Dataset content =>
◇ ◇ ◇ ◇ ◇ ◇ ◇
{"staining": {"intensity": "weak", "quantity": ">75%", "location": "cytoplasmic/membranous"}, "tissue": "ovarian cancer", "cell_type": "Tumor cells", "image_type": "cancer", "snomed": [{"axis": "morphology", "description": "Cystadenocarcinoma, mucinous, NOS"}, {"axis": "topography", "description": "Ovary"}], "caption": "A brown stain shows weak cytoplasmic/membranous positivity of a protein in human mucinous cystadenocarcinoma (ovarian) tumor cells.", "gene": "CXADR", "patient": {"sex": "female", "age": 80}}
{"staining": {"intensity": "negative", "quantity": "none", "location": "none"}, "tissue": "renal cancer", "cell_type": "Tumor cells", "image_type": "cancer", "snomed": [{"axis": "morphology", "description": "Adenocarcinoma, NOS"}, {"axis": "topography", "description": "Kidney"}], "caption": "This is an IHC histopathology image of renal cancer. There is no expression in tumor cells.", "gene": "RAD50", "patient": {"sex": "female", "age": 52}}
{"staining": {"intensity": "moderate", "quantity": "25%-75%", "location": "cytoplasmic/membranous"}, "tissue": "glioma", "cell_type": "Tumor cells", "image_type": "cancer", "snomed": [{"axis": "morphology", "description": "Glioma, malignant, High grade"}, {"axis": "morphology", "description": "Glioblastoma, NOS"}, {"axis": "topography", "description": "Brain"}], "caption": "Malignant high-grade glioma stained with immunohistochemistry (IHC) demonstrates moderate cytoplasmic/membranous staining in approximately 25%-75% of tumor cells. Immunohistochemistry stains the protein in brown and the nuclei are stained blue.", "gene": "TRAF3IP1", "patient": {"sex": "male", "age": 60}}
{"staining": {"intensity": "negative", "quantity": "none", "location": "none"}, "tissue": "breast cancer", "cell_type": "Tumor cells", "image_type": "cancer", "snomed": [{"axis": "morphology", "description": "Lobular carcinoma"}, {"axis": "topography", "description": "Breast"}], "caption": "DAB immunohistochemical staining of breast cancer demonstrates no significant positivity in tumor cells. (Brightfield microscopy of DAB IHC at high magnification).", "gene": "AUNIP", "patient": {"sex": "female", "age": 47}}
◇ ◇ ◇ ◇ ◇ ◇ ◇
The answer should contain nothing except the lines from the one with "an IHC histopathology" to the end of the material above, each given again exactly.

{"staining": {"intensity": "negative", "quantity": "none", "location": "none"}, "tissue": "renal cancer", "cell_type": "Tumor cells", "image_type": "cancer", "snomed": [{"axis": "morphology", "description": "Adenocarcinoma, NOS"}, {"axis": "topography", "description": "Kidney"}], "caption": "This is an IHC histopathology image of renal cancer. There is no expression in tumor cells.", "gene": "RAD50", "patient": {"sex": "female", "age": 52}}
{"staining": {"intensity": "moderate", "quantity": "25%-75%", "location": "cytoplasmic/membranous"}, "tissue": "glioma", "cell_type": "Tumor cells", "image_type": "cancer", "snomed": [{"axis": "morphology", "description": "Glioma, malignant, High grade"}, {"axis": "morphology", "description": "Glioblastoma, NOS"}, {"axis": "topography", "description": "Brain"}], "caption": "Malignant high-grade glioma stained with immunohistochemistry (IHC) demonstrates moderate cytoplasmic/membranous staining in approximately 25%-75% of tumor cells. Immunohistochemistry stains the protein in brown and the nuclei are stained blue.", "gene": "TRAF3IP1", "patient": {"sex": "male", "age": 60}}
{"staining": {"intensity": "negative", "quantity": "none", "location": "none"}, "tissue": "breast cancer", "cell_type": "Tumor cells", "image_type": "cancer", "snomed": [{"axis": "morphology", "description": "Lobular carcinoma"}, {"axis": "topography", "description": "Breast"}], "caption": "DAB immunohistochemical staining of breast cancer demonstrates no significant positivity in tumor cells. (Brightfield microscopy of DAB IHC at high magnification).", "gene": "AUNIP", "patient": {"sex": "female", "age": 47}}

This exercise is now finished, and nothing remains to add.